(Beginning of RECORDED DATA)

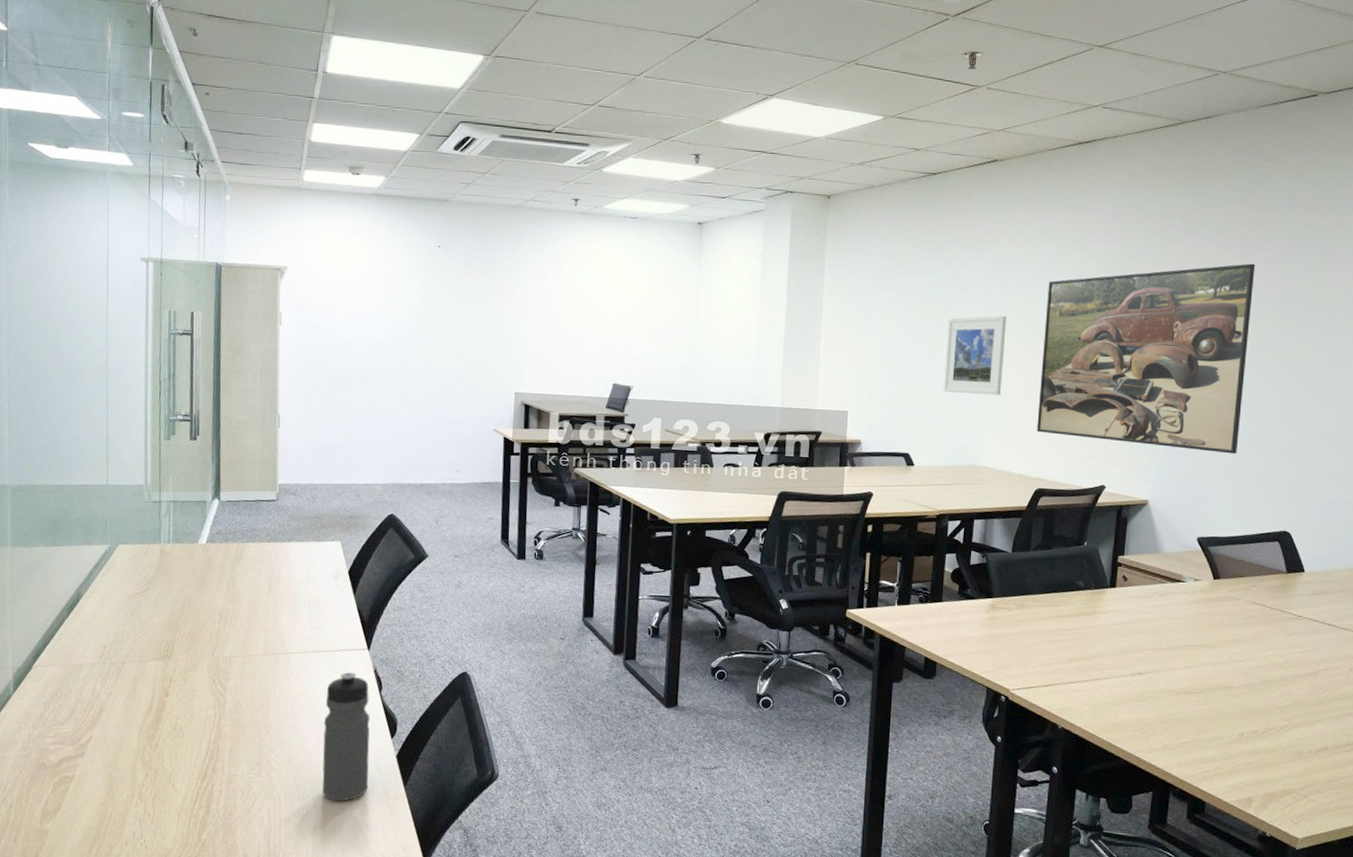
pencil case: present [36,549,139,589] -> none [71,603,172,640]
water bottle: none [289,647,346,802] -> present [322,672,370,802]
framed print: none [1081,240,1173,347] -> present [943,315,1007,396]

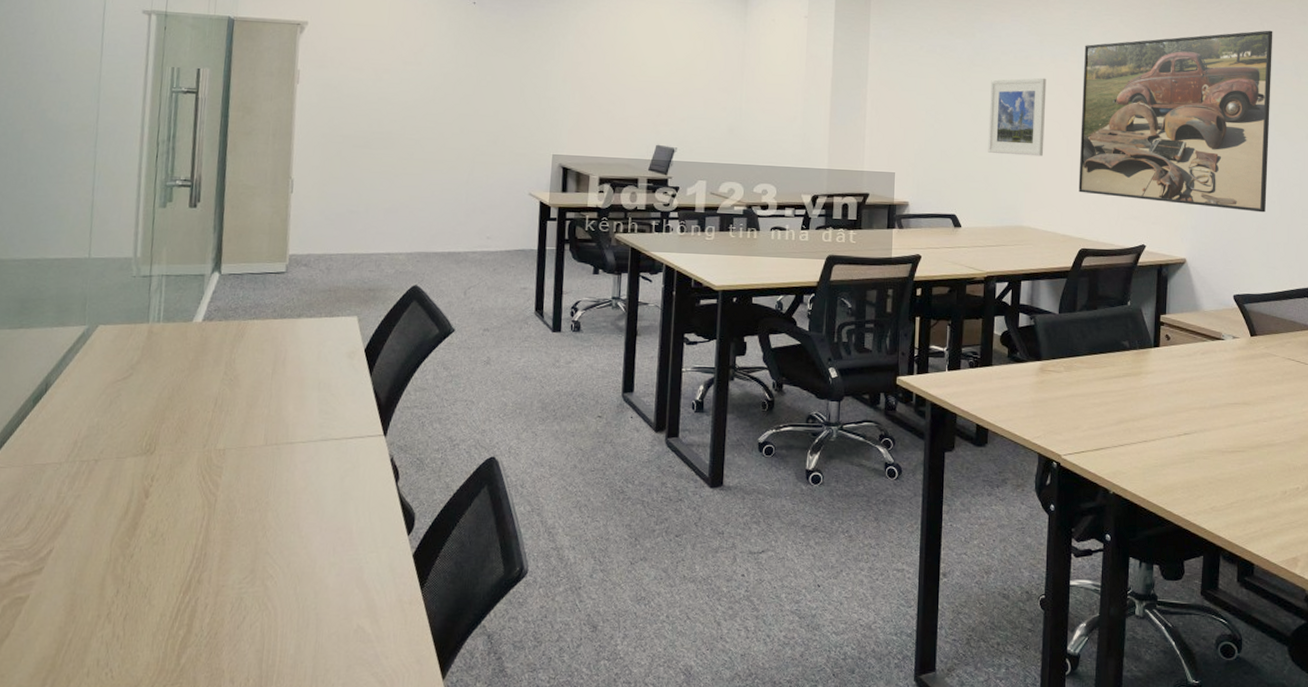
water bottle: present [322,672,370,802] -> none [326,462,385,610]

(End of RECORDED DATA)

__PROBLEM DETAILS__: Pictures are not part of the copy; transcribe the rest of the data verbatim.

__SOLUTION TO THIS PROBLEM__:
pencil case: present [36,549,139,589] -> none [71,603,172,640]
water bottle: none [289,647,346,802] -> present [322,672,370,802]
framed print: none [1081,240,1173,347] -> present [943,315,1007,396]

water bottle: present [322,672,370,802] -> none [326,462,385,610]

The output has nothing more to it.